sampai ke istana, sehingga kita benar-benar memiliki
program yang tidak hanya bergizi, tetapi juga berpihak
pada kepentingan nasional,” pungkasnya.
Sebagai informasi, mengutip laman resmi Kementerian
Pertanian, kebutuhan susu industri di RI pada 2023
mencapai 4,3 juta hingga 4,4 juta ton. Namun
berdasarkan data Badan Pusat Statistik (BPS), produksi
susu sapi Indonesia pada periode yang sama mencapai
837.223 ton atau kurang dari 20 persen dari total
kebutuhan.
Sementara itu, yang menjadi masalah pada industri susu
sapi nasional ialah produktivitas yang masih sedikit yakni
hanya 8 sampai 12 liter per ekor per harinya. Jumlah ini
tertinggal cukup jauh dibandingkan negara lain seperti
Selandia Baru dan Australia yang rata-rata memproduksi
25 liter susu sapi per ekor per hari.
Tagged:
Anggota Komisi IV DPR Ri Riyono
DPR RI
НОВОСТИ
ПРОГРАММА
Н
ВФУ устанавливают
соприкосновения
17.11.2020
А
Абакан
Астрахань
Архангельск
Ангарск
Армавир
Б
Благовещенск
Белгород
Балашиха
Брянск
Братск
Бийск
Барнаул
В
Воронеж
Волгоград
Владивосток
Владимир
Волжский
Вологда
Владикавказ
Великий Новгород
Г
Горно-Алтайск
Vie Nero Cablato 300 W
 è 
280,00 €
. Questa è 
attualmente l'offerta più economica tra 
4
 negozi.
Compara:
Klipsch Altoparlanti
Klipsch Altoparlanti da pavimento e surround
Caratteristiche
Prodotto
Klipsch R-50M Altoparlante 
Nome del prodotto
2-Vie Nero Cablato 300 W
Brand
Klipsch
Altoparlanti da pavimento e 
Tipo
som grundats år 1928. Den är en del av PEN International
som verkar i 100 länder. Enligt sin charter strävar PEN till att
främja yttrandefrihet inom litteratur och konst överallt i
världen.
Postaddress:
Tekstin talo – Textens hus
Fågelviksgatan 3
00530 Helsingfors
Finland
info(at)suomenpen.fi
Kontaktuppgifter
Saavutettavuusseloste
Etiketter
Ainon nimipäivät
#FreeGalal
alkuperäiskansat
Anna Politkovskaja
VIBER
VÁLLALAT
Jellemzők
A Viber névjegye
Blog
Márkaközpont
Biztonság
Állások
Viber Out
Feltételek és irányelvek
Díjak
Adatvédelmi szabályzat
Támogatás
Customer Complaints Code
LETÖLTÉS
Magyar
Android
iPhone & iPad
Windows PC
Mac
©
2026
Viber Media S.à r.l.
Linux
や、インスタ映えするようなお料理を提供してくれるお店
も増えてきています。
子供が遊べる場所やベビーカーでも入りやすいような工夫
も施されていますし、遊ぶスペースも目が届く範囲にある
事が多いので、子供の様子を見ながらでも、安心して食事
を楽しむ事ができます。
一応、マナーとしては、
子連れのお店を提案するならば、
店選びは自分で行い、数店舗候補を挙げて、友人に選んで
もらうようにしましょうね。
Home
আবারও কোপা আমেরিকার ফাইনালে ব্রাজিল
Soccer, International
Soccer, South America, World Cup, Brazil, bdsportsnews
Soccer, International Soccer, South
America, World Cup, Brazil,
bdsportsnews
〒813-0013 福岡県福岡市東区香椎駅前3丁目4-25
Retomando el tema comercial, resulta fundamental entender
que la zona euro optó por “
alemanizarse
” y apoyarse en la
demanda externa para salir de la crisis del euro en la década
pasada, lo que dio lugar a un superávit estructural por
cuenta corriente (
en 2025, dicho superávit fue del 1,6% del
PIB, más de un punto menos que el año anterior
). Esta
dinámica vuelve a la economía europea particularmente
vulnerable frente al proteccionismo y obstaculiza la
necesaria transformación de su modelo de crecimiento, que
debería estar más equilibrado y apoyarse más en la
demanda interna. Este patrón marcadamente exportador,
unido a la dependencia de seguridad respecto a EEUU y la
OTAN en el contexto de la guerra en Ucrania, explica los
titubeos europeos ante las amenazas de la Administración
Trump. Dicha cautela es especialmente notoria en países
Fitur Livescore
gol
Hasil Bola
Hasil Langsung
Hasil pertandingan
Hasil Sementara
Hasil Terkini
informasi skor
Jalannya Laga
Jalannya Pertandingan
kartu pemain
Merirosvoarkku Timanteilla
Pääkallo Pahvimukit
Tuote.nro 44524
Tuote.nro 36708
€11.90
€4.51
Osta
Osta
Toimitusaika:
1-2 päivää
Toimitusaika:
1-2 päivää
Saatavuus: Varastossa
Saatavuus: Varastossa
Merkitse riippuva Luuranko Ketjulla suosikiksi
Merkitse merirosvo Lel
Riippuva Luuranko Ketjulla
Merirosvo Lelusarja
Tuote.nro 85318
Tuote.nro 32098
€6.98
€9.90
+-------+
> [Work to be completed]: Could you reproduce the text of every entry above line for line, without changing anything?

> [Exercise response]:
sampai ke istana, sehingga kita benar-benar memiliki
program yang tidak hanya bergizi, tetapi juga berpihak
pada kepentingan nasional,” pungkasnya.
Sebagai informasi, mengutip laman resmi Kementerian
Pertanian, kebutuhan susu industri di RI pada 2023
mencapai 4,3 juta hingga 4,4 juta ton. Namun
berdasarkan data Badan Pusat Statistik (BPS), produksi
susu sapi Indonesia pada periode yang sama mencapai
837.223 ton atau kurang dari 20 persen dari total
kebutuhan.
Sementara itu, yang menjadi masalah pada industri susu
sapi nasional ialah produktivitas yang masih sedikit yakni
hanya 8 sampai 12 liter per ekor per harinya. Jumlah ini
tertinggal cukup jauh dibandingkan negara lain seperti
Selandia Baru dan Australia yang rata-rata memproduksi
25 liter susu sapi per ekor per hari.
Tagged:
Anggota Komisi IV DPR Ri Riyono
DPR RI
НОВОСТИ
ПРОГРАММА
Н
ВФУ устанавливают
соприкосновения
17.11.2020
А
Абакан
Астрахань
Архангельск
Ангарск
Армавир
Б
Благовещенск
Белгород
Балашиха
Брянск
Братск
Бийск
Барнаул
В
Воронеж
Волгоград
Владивосток
Владимир
Волжский
Вологда
Владикавказ
Великий Новгород
Г
Горно-Алтайск
Vie Nero Cablato 300 W
 è 
280,00 €
. Questa è 
attualmente l'offerta più economica tra 
4
 negozi.
Compara:
Klipsch Altoparlanti
Klipsch Altoparlanti da pavimento e surround
Caratteristiche
Prodotto
Klipsch R-50M Altoparlante 
Nome del prodotto
2-Vie Nero Cablato 300 W
Brand
Klipsch
Altoparlanti da pavimento e 
Tipo
som grundats år 1928. Den är en del av PEN International
som verkar i 100 länder. Enligt sin charter strävar PEN till att
främja yttrandefrihet inom litteratur och konst överallt i
världen.
Postaddress:
Tekstin talo – Textens hus
Fågelviksgatan 3
00530 Helsingfors
Finland
info(at)suomenpen.fi
Kontaktuppgifter
Saavutettavuusseloste
Etiketter
Ainon nimipäivät
#FreeGalal
alkuperäiskansat
Anna Politkovskaja
VIBER
VÁLLALAT
Jellemzők
A Viber névjegye
Blog
Márkaközpont
Biztonság
Állások
Viber Out
Feltételek és irányelvek
Díjak
Adatvédelmi szabályzat
Támogatás
Customer Complaints Code
LETÖLTÉS
Magyar
Android
iPhone & iPad
Windows PC
Mac
©
2026
Viber Media S.à r.l.
Linux
や、インスタ映えするようなお料理を提供してくれるお店
も増えてきています。
子供が遊べる場所やベビーカーでも入りやすいような工夫
も施されていますし、遊ぶスペースも目が届く範囲にある
事が多いので、子供の様子を見ながらでも、安心して食事
を楽しむ事ができます。
一応、マナーとしては、
子連れのお店を提案するならば、
店選びは自分で行い、数店舗候補を挙げて、友人に選んで
もらうようにしましょうね。
Home
আবারও কোপা আমেরিকার ফাইনালে ব্রাজিল
Soccer, International
Soccer, South America, World Cup, Brazil, bdsportsnews
Soccer, International Soccer, South
America, World Cup, Brazil,
bdsportsnews
〒813-0013 福岡県福岡市東区香椎駅前3丁目4-25
Retomando el tema comercial, resulta fundamental entender
que la zona euro optó por “
alemanizarse
” y apoyarse en la
demanda externa para salir de la crisis del euro en la década
pasada, lo que dio lugar a un superávit estructural por
cuenta corriente (
en 2025, dicho superávit fue del 1,6% del
PIB, más de un punto menos que el año anterior
). Esta
dinámica vuelve a la economía europea particularmente
vulnerable frente al proteccionismo y obstaculiza la
necesaria transformación de su modelo de crecimiento, que
debería estar más equilibrado y apoyarse más en la
demanda interna. Este patrón marcadamente exportador,
unido a la dependencia de seguridad respecto a EEUU y la
OTAN en el contexto de la guerra en Ucrania, explica los
titubeos europeos ante las amenazas de la Administración
Trump. Dicha cautela es especialmente notoria en países
Fitur Livescore
gol
Hasil Bola
Hasil Langsung
Hasil pertandingan
Hasil Sementara
Hasil Terkini
informasi skor
Jalannya Laga
Jalannya Pertandingan
kartu pemain
Merirosvoarkku Timanteilla
Pääkallo Pahvimukit
Tuote.nro 44524
Tuote.nro 36708
€11.90
€4.51
Osta
Osta
Toimitusaika:
1-2 päivää
Toimitusaika:
1-2 päivää
Saatavuus: Varastossa
Saatavuus: Varastossa
Merkitse riippuva Luuranko Ketjulla suosikiksi
Merkitse merirosvo Lel
Riippuva Luuranko Ketjulla
Merirosvo Lelusarja
Tuote.nro 85318
Tuote.nro 32098
€6.98
€9.90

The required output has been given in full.